Como já dizia Edi Rock, do Racionais, “periferia é periferia em qualquer lugar”. Não somos iguais, mas os problemas e histórias nas quebradas se repetem ao estilo “Ctrl+c Ctrl+v., Por isso, assistir outros com os mesmo sonhos e dificuldades que você é uma oportunidade que surge apenas quando é retratada pelos seus.
“Até agora, os personagens que apareceram nos três episódios são pessoas aqui da quebrada que já conhecemos e temos afinidade, o que facilitou a conversa. Mas nada impede de falarmos com outras pessoas de outras quebradas com outros recortes sociais e vivências”, completa Max.

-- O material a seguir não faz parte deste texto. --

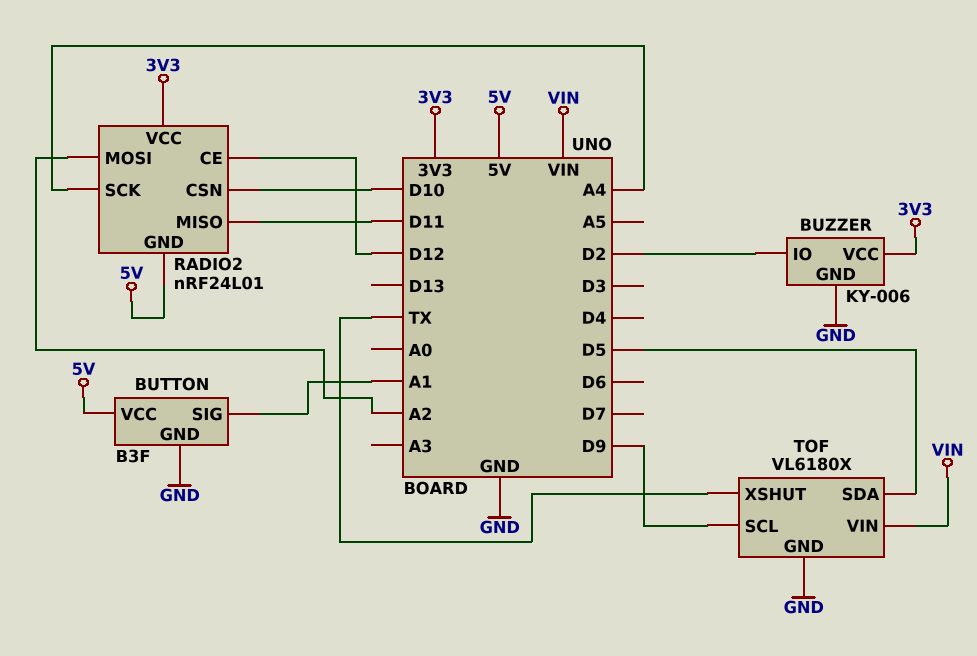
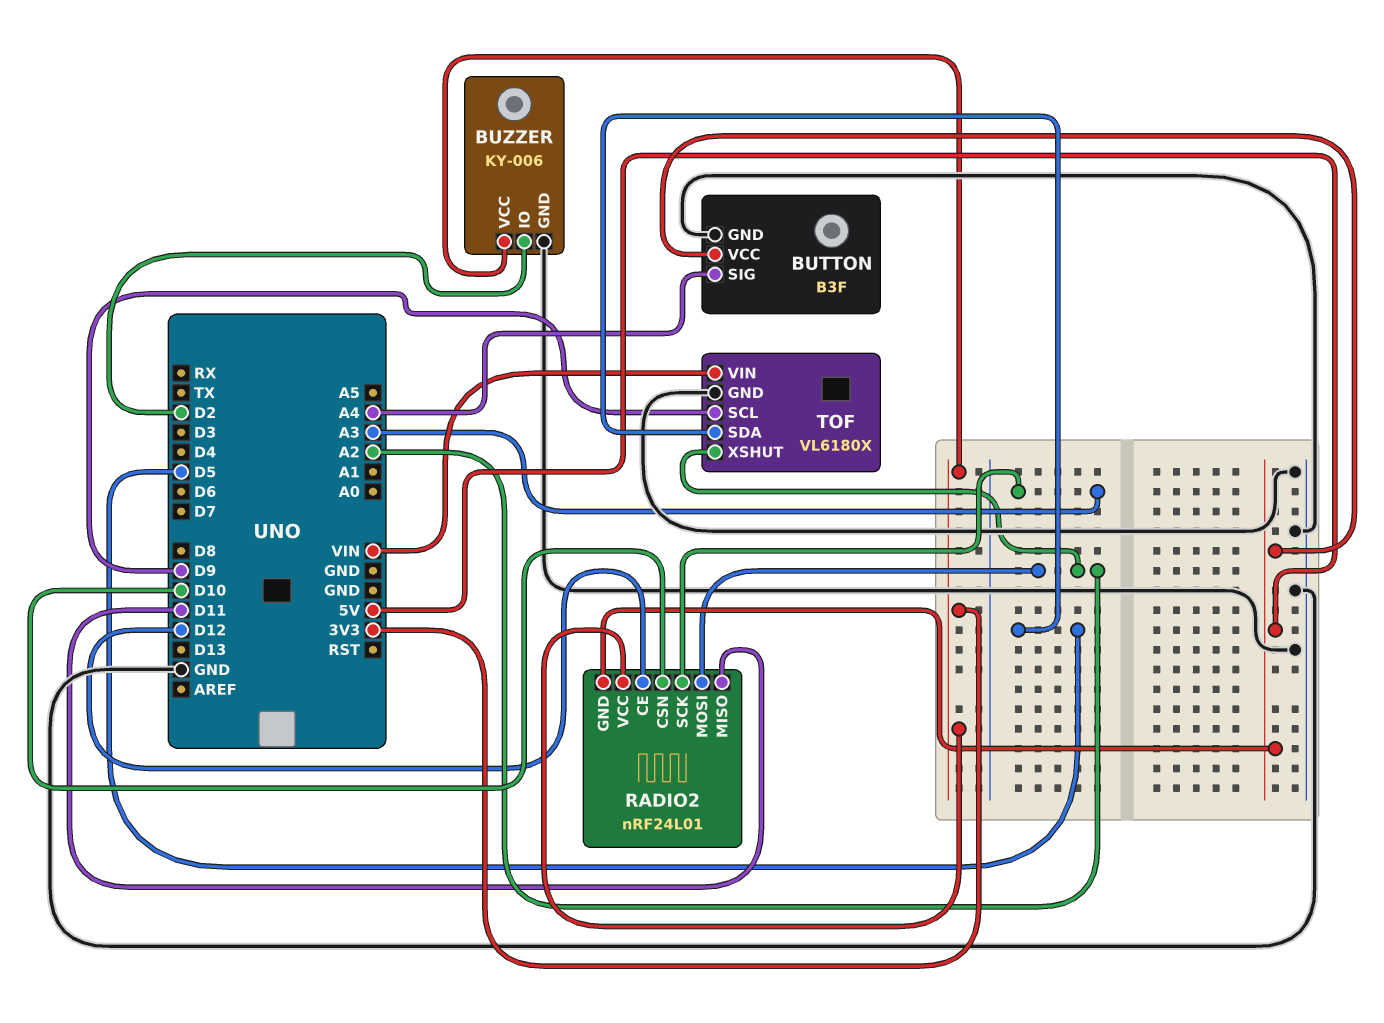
BUTTON pin SIG: A1 -> A4
RADIO2 pin SCK: A4 -> A3
TOF pin XSHUT: TX -> A2

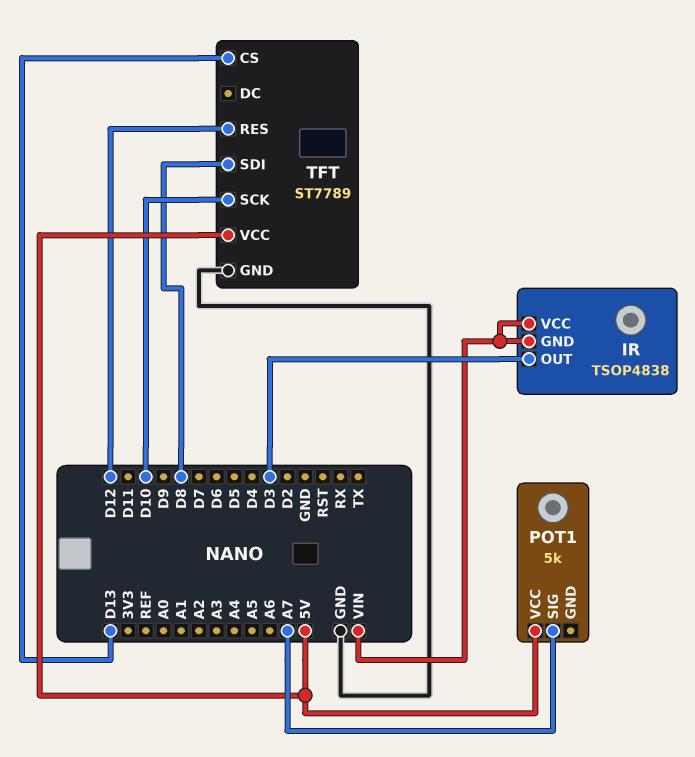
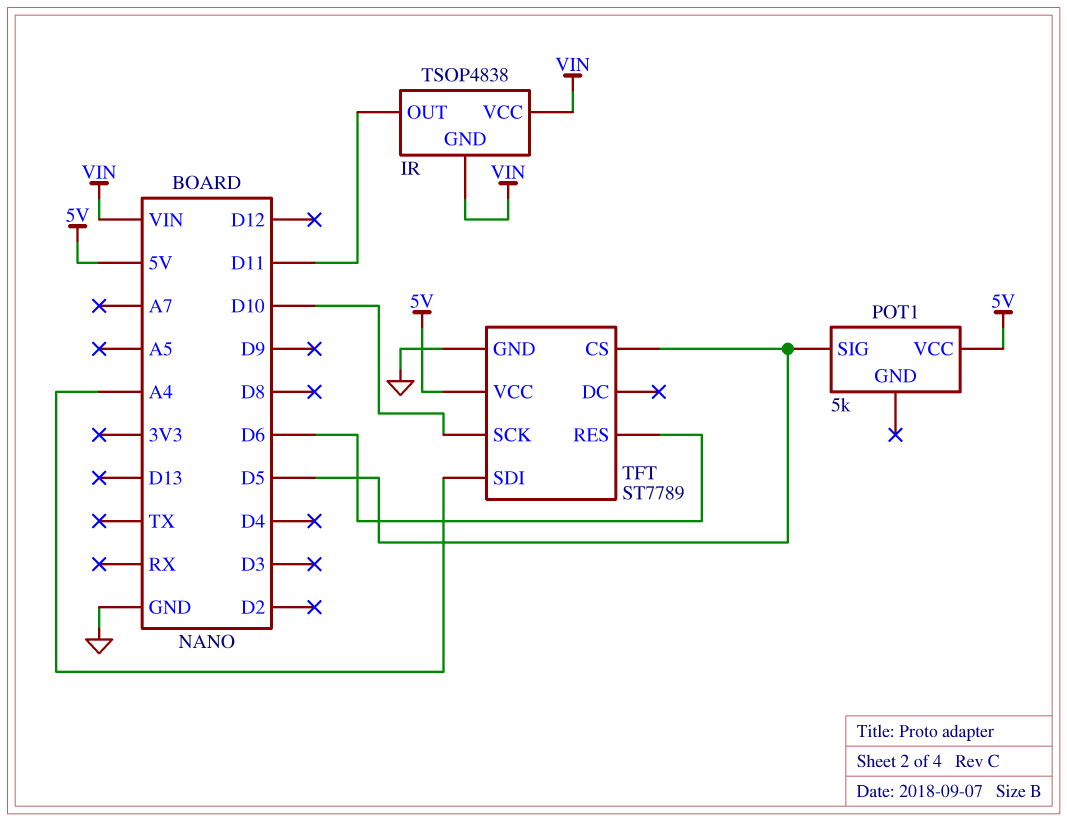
IR pin OUT: D3 -> D11
POT1 pin SIG: A7 -> D5
TFT pin CS: D13 -> D5
TFT pin RES: D12 -> D6
TFT pin SDI: D8 -> A4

Importante dizer que as referências dos vídeos da produtora são baseadas em clipes e artistas da própria quebrada, o que torna a linguagem da série é tão original e representativa. Ao assistir aos episódios, no entanto, é fácil perceber que o estilo de documentários como “Edifício Master”, do diretor Eduardo Coutinho, chegou às produtoras independentes mesmo de periferia.
“Para nós é ótimo sermos comparados ao Eduardo Coutinho. Pensamos que, para o futuro, podemos juntar todas as histórias e transformar em um documentário de um passado muito louco que aconteceu.” Vamos aguardar os próximos episódios, Max.